> WHAT THE TASK ASKS
Beginning with the line that contains "index mcp: (606, 115)", transcribe every line through the end of the entries exactly as written, and reproduce nothing else.

(People photos with keypoints)
********

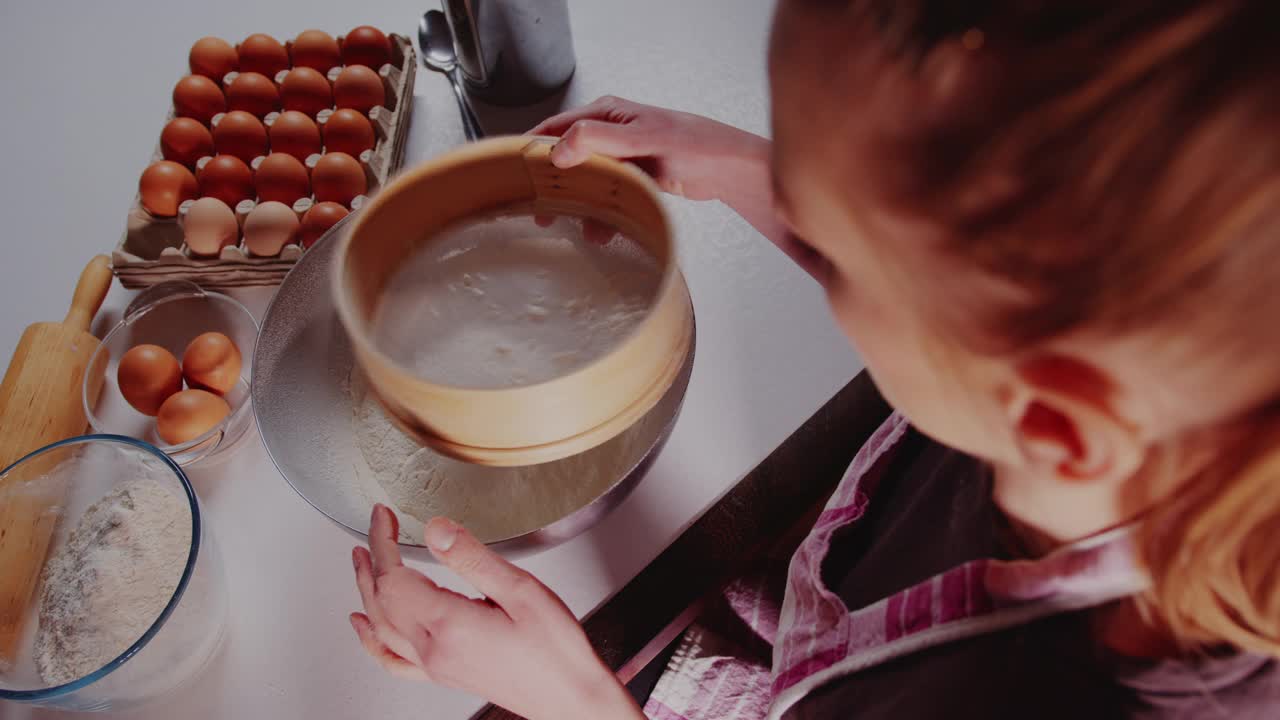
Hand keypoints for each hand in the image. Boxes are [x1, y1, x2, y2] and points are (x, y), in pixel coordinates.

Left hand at [350, 505, 643, 719]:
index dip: (383, 541)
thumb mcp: (520, 589)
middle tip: (375, 528)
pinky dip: (370, 640)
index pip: (394, 577)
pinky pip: (392, 659)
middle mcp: (434, 650)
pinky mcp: (444, 674)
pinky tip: (363, 627)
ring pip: (381, 627)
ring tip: (361, 562)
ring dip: (365, 591)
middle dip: (372, 560)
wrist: (570, 698)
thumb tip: (436, 529)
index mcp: (449, 624)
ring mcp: (436, 666)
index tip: (383, 515)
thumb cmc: (555, 650)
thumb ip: (472, 557)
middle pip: (381, 601)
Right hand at [530, 96, 801, 268]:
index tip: (516, 172)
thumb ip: (598, 141)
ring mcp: (622, 157)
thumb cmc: (693, 144)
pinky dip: (602, 214)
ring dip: (581, 205)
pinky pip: (608, 196)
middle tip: (540, 211)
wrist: (726, 168)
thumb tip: (559, 150)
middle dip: (554, 184)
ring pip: (587, 182)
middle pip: (568, 158)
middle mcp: (610, 133)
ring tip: (577, 229)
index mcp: (606, 115)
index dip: (534, 148)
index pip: (556, 127)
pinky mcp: (634, 178)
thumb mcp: (642, 139)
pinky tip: (602, 232)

********

> SOLUTION
index mcp: (606, 115)
index dip: (534, 148)
index pip: (556, 127)
pinky mcp: (634, 178)
thumb mcp: (642, 139)
pinky tip: (602, 232)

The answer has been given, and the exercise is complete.